In Illinois, since 2000, the department of natural resources has confirmed the existence in the state of six or more regularly-colored cougars through carcasses. Other instances, there have been trail camera pictures of the animals.

"Whenever we’ve been able to confirm, they show up in clusters," Dufford says. "If you can confirm a cat or cougar on one trail camera, there’s a high probability you’re going to get another one."

Dufford believes these animals are usually young males on the hunt for new territory or on their way to somewhere else.

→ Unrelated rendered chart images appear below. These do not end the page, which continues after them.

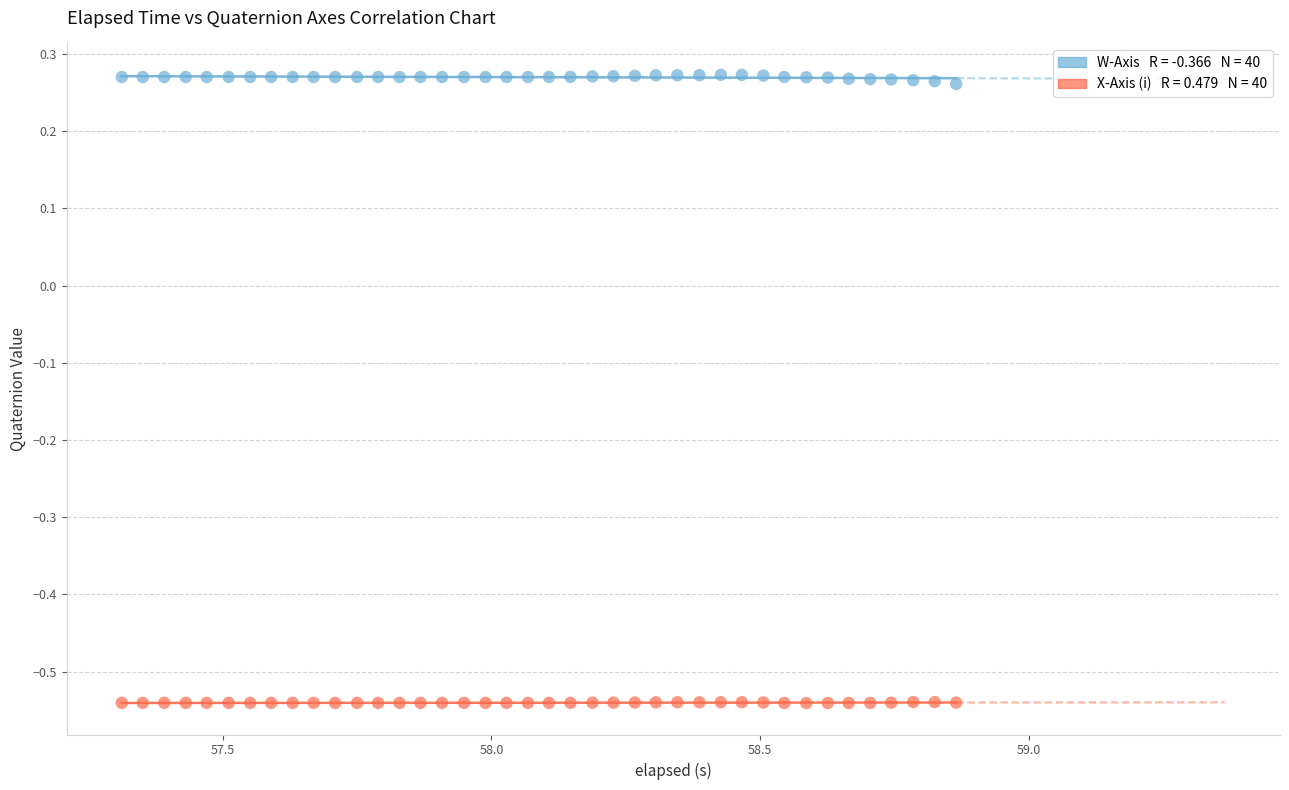

Across all data points, what is the range of X values (max minus min)?

1.6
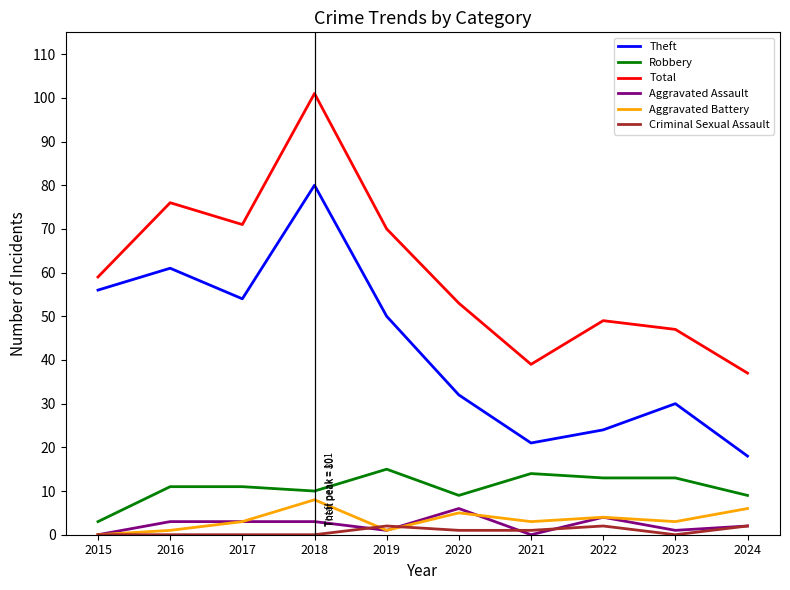

At how many categories does at least one series exceed 79?

1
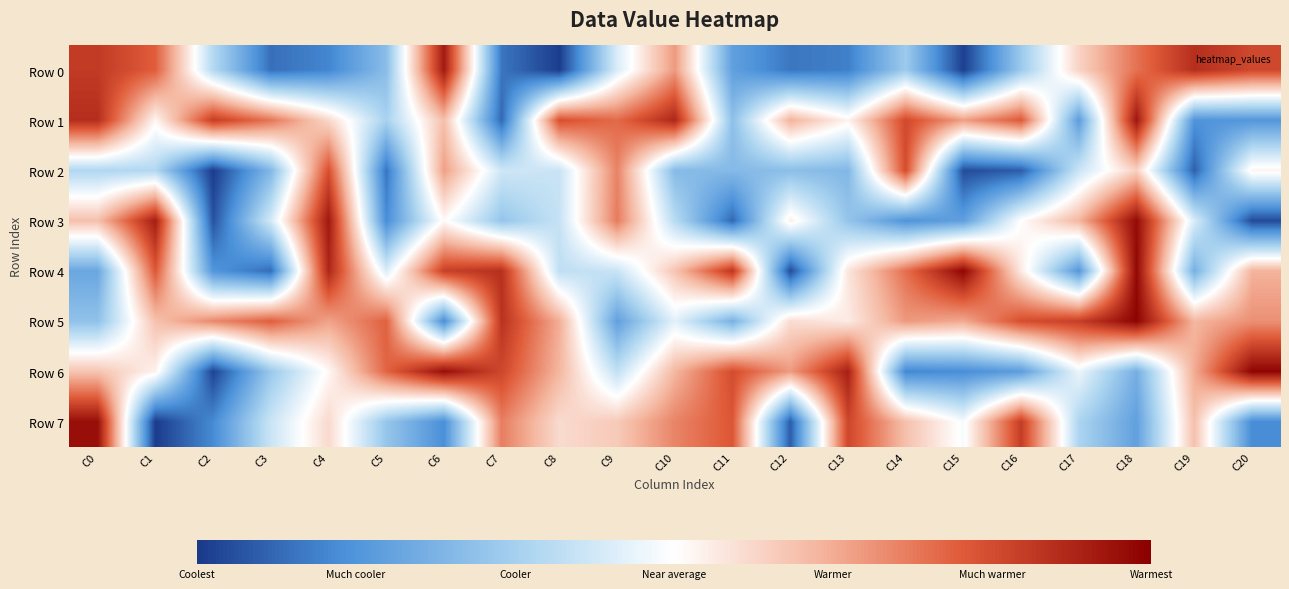

Which series has the largest total across all categories?

Row 5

"Some people will tell you (the Department of Natural Resources) has been releasing cougars for decades," Dufford said. "Unequivocally, I can say, the DNR has not released gray wolves, black bears or cougars. There are no reintroduction programs and no plans to do so in the future."

Suggested reading

If you're into economic theory, pick up "The Black Swan: The Impact of the Highly Improbable" by Nassim Nicholas Taleb. However, some say the tome is unreadable because of its insider jargon, so borrow it from the library and give it a test read before investing in your own copy.